Talks and Poster Presentations (with Proceedings-Entry):
B. Husar, A. Mautner, C. Heller, F. Varga, T. Koch, K. Macfelda, G. Russmüller, J. Stampfl, R. Liska:
"Biodegradable Bone Replacement Material From Low Cytotoxic Monomers";
Poster: TERMIS-EU 2013,
- 06-20-2013; in: "Abstracts",
The fabrication of 3D scaffolds by lithography-based additive manufacturing technology (AMT) represents an appealing approach in bone tissue engineering. In this study, (meth)acrylates were replaced by vinyl esters and vinyl carbonates with exceptional low cytotoxicity.

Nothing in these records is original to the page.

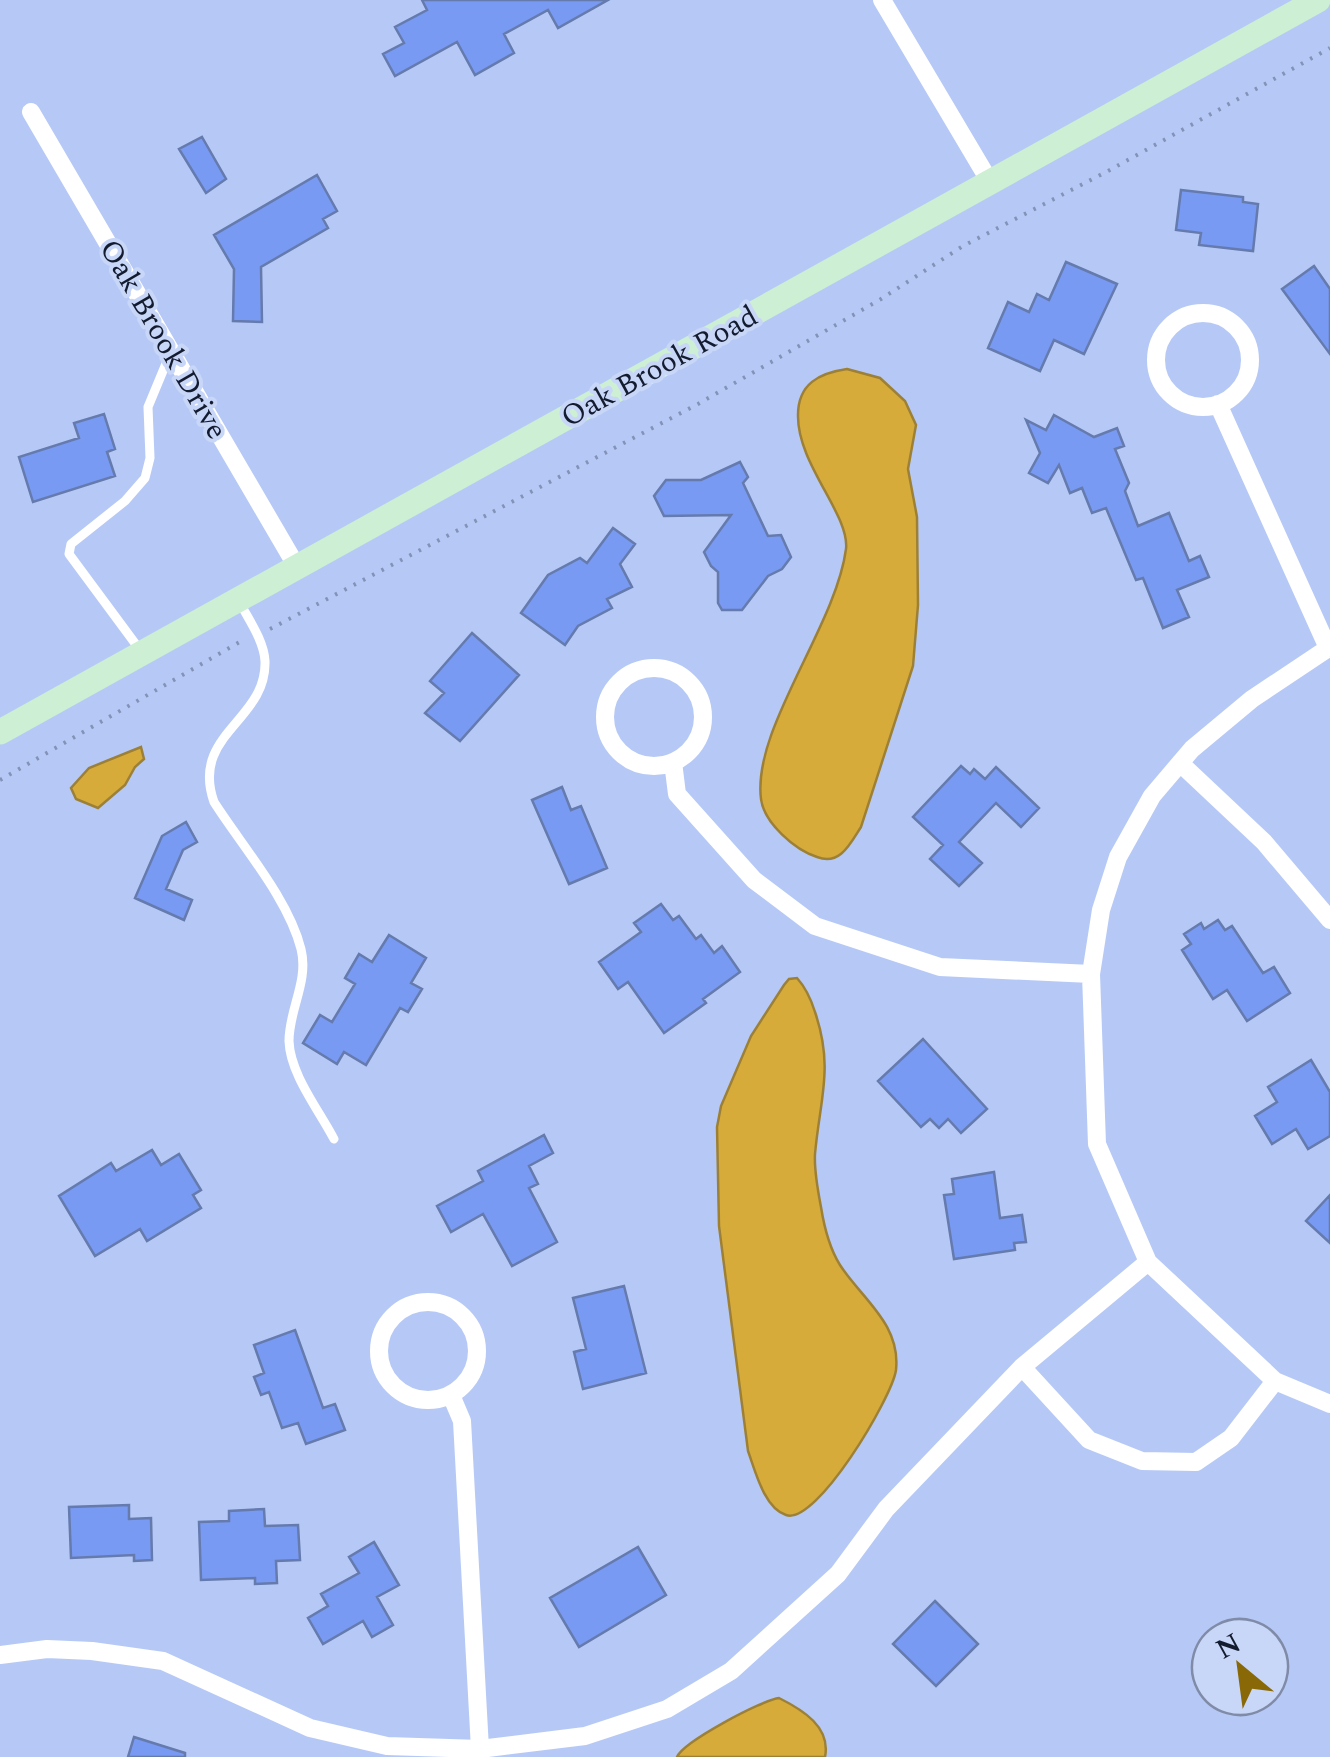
<svg xmlns="http://www.w3.org/2000/svg" width="1330" height="1757" viewBox="0 0 1330 1757" font-family="Spectral,serif">
	<style>
		.water { fill: #d6ab3a; stroke: #9c8037; stroke-width: 2.5 }
		.building { fill: #799af2; stroke: #657aad; stroke-width: 2.5 }
		.lines { fill: none; stroke-linecap: round; stroke-linejoin: round }
		.path { stroke: #8392b7; stroke-width: 4; stroke-dasharray: 2.5 8; stroke-linecap: butt }
		.lane { stroke: #fff; stroke-width: 9 }
		.street { stroke: #fff; stroke-width: 18 }
		.secondary { stroke: #cdefd3; stroke-width: 25 }
		.labels { text-anchor: middle; stroke-width: 8; stroke-linejoin: round; paint-order: stroke }
		.street-label { font-size: 30px; fill: #131b2f; stroke: #c8d6f8 }
	</style>
	<rect width="100%" height="100%" fill="#b6c9f6"/>
	<!-- water -->
	<path class="water" d="M 847,369 L 880,378 L 905,401 L 916,425 L 908,469 L 917,517 L 918,605 L 913,666 L 861,827 C 850,844 840,866 817,857 C 795,850 764,823 761,799 C 752,729 836,626 846,549 C 850,515 797,464 798,415 C 798,384 819,373 847,369 Z
		M 141,747 L 144,759 L 135,767 L 125,785 L 98,808 L 76,799 L 71,788 L 89,768 Z
		M 797,978 C 806,988 811,999 815,1012 C 834,1068 820,1098 815,1154 C 814,1171 818,1191 821,1207 C 824,1226 830,1249 840,1265 C 862,1299 901,1324 896,1370 C 892,1398 816,1526 786,1515 C 764,1508 755,1470 748,1451 L 719,1226 L 717,1127 L 721,1106 L 751,1036 L 784,985 L 789,979 Z
		M 779,1698 C 803,1710 831,1727 825,1757 L 677,1757 C 683,1742 762,1700 779,1698 Z"/>
	<!-- building -->
	<path class="building" d="M 422,0 L 608,0 L 558,28 L 548,10 L 504,34 L 514,53 L 475,75 L 457,42 L 395,76 L 383,54 L 404,43 L 395,27 L 427,10 Z
		M 202,137 L 226,179 L 206,193 L 179,149 Z
		M 317,175 L 337,211 L 323,219 L 328,228 L 261,267 L 262,322 L 233,321 L 234,269 L 214,235 Z
		M 1181,190 L 1243,197 L 1243,202 L 1258,204 L 1253,251 L 1199,245 L 1201,233 L 1176,230 Z
		M 1066,262 L 1117,284 L 1084,354 L 1054,340 L 1040,371 L 988,348 L 1008,302 L 1029,312 L 1037,294 L 1049,300 Z
		M 1314,266 L 1330,289 L 1330,354 L 1282,289 Z
		M 104,414 L 115,449 L 107,452 L 115,476 L 33,502 L 19,457 L 79,438 L 74,423 Z
		M 1054,415 L 1094,437 L 1117,428 L 1124,446 L 1115,449 L 1129,483 L 1125,491 L 1138,526 L 1169,513 L 1189,561 L 1200,556 L 1209,577 L 1177,590 L 1189,617 L 1163,628 L 1143,578 L 1136,580 L 1106,508 L 1092,513 L 1082,488 L 1070,493 L 1059,465 L 1048,483 L 1029,473 L 1040,453 L 1026,420 L 1046,430 Z
		M 740,462 L 748,477 L 743,483 L 768,536 L 781,535 L 791,557 L 782,569 L 768,576 L 742,610 L 722,610 L 718,603 L 718,572 L 711,566 L 704,552 L 731,515 L 664,516 L 654,496 L 666,480 L 701,480 Z
		M 613,528 L 635,544 L 620,564 L 632,587 L 607,599 L 612,608 L 578,626 L 565,645 L 521,613 L 548,575 L 580,558 L 587,563 Z
		M 472,633 L 519,675 L 460,741 L 425,713 L 444,693 L 430,681 Z
		M 961,766 L 970,774 L 974,769 L 985,779 L 996,767 L 1039,808 L 1021,827 L 996,803 L 959,842 L 982,863 L 959,886 L 930,859 L 943,845 L 913,817 Z
		M 562,787 L 571,810 L 581,806 L 607,868 L 569,884 L 532,800 Z
		M 186,822 L 197,842 L 183,850 L 166,889 L 192,900 L 184,920 L 135,898 L 162,836 Z
		M 661,904 L 673,920 L 679,916 L 696,939 L 701,935 L 714,953 L 722,946 L 740,972 L 703,999 L 706,1003 L 664,1033 L 628,982 L 618,989 L 599,962 L 641,932 L 634,923 Z
		M 1218,920 L 1225,930 L 1232,926 L 1263,973 L 1274,967 L 1290,993 L 1247,1021 L 1227,990 L 1213,999 L 1182,950 L 1191,944 L 1184,934 L 1201,923 L 1204,929 Z
		M 389,935 L 426,958 L 411,983 L 422,989 L 408,1012 L 400,1008 L 366,1065 L 344,1052 L 337,1064 L 303,1043 L 320,1015 L 332,1022 L 355,984 L 345,978 L 359,954 L 372,962 Z
		M 923,1039 L 987,1109 L 961,1133 L 948,1119 L 939,1128 L 930,1119 L 921,1127 L 878,1081 Z
		M 1311,1060 L 1330,1092 L 1330,1136 L 1308,1149 L 1296,1129 L 1272,1144 L 1255,1116 L 1277,1102 L 1268,1087 Z
		M 544,1135 L 553,1153 L 529,1166 L 538,1184 L 529,1188 L 557,1242 L 512,1266 L 483,1214 L 451,1232 L 437,1206 L 483,1181 L 478,1171 Z
		M 152,1150 L 161,1165 L 179,1154 L 201,1190 L 193,1195 L 201,1208 L 147,1241 L 140,1229 L 95,1256 L 59,1196 L 111,1163 L 116,1171 Z
		M 994,1172 L 1000,1218 L 1022,1215 L 1026,1242 L 1014,1243 L 1015,1250 L 954,1259 L 944,1195 L 954,1194 L 952,1179 Z
		M 1330,1195 L 1330,1243 L 1306,1221 Z
		M 624,1286 L 646,1373 L 583,1389 L 574,1352 L 586,1349 L 573,1298 Z
		M 295,1330 L 323,1408 L 335,1404 L 345,1430 L 306,1444 L 298,1423 L 282,1428 L 269,1392 L 261,1395 L 254,1377 L 264,1373 L 254,1345 Z
		M 129,1505 L 129,1519 L 151,1518 L 152,1560 L 134,1561 L 134,1555 L 71,1558 L 69,1507 Z
		M 264,1509 L 265,1526 L 298,1525 L 300,1560 L 276,1561 L 277,1583 L 255,1584 L 255,1578 L 201,1580 L 199,1522 L 229,1521 L 229,1511 Z
		M 374,1542 L 399,1585 L 377,1597 L 393,1625 L 372,1637 L 363,1621 L 323,1644 L 308,1618 L 328,1606 L 321,1594 L 359,1573 L 349,1557 Z
		M 638,1547 L 666,1595 L 579,1647 L 550,1598 Z
		M 935,1601 L 978,1644 L 936,1686 L 893,1644 Z
		M 134,1737 L 185,1753 L 185,1757 L 128,1757 Z"/>
	<g class="lines">
		<!-- path -->
		<path class="path" d="M 270,629 L 698,404 L 881,299 L 963,246 L 1108,171 L 1330,48
			M 0,780 L 243,640"/>
		<!-- lane -->
		<path class="lane" d="M 240,603 C 249,620 264,641 265,661 C 267,721 190,734 214,802 C 242,846 288,898 301,949 C 309,981 289,1009 289,1041 C 290,1074 319,1110 334,1139
			M 140,650 L 69,554 L 71,544 L 125,501 L 145,478 L 150,458 L 148,407 L 170,354"/>
		<!-- street -->
		<path class="street" d="M 882,0 L 990,182
			M 31,112 L 297,567
			M1156 360a47 47 0 1 1 94 0a47 47 0 1 1-94 0Z
			M 1218,404 L 1328,648
			M 1330,647 L 1252,699 L 1192,749 L 1152,796 L 1118,857 L 1101,910 L 1091,974 L 1097,1144 L 1148,1262 L 1275,1381 L 1330,1404
			M605 717a49 49 0 1 1 98 0a49 49 0 1 1-98 0Z
			M 673,762 L 677,794 L 754,880 L 815,926 L 940,967 L 1091,974
			M 1180,763 L 1264,842 L 1330,920
			M379 1351a49 49 0 1 1 98 0a49 49 0 1 1-98 0Z
			M 1022,1367 L 1089,1440 L 1142,1461 L 1196,1462 L 1231,1438 L 1275,1381
			M 451,1395 L 462,1421 L 480,1749
			M 0,1655 L 47,1649 L 92,1651 L 163,1661 L 310,1728 L 387,1746 L 480,1749 L 585,1736 L 667,1709 L 731,1671 L 838,1574 L 886,1509 L 1022,1367 L 1148,1262"/>
		<!-- secondary -->
		<path class="secondary" d="M 0,732 L 1318,0"/>
	</g>
	<g class="labels">
		<!-- street labels -->
		<g class="street-label">
			<text transform="translate(164 339) rotate(60)" y="10">Oak Brook Drive</text>
			<text transform="translate(659 366) rotate(-29)" y="10">Oak Brook Road</text>
		</g>
	</g>
	<!-- north arrow -->
	<g transform="translate(1240 1667) rotate(331)"><circle r="48" fill="#c8d6f8" stroke="#808ba8" stroke-width="2.5"/>
	<path d="M0-8L18 38L0 25L-18 38Z" fill="#896907"/>
	<text y="-15" font-size="28" font-weight="bold" text-anchor="middle" fill="#131b2f">N</text>
	</g>
</svg>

In vitro cytotoxicity studies with osteoblast-like cells proved that vinyl esters and vinyl carbonates are 1 order of magnitude less cytotoxic than methacrylates and 2-3 orders of magnitude less cytotoxic than acrylates. Photoreactivity of these monomers lies between those of acrylates and methacrylates that is sufficiently photoreactive for AMT. However, monomers containing abstractable hydrogens (e.g. ethylene glycol units) are even less photoreactive then methacrylates. By addition of thiols to these monomers, curing speed can reach the value for acrylates. Rates of degradation and mechanical properties can be tuned over a broad range. All polymers were significantly stiffer than PCL, being almost as stiff as PLA. Degradation of the polymers results in the formation of non-toxic FDA approved poly(vinylalcohol) of low molecular weight that can be easily transported within the human body. Finally, in vivo testing proofed a good biocompatibility of these materials. Obtained specimens featured abundant formation of new bone around and inside the 3D scaffolds, providing a high bone-to-implant contact.
Acknowledgement. The support by the European Commission (Marie Curie IEF, No. 297895) is gratefully acknowledged.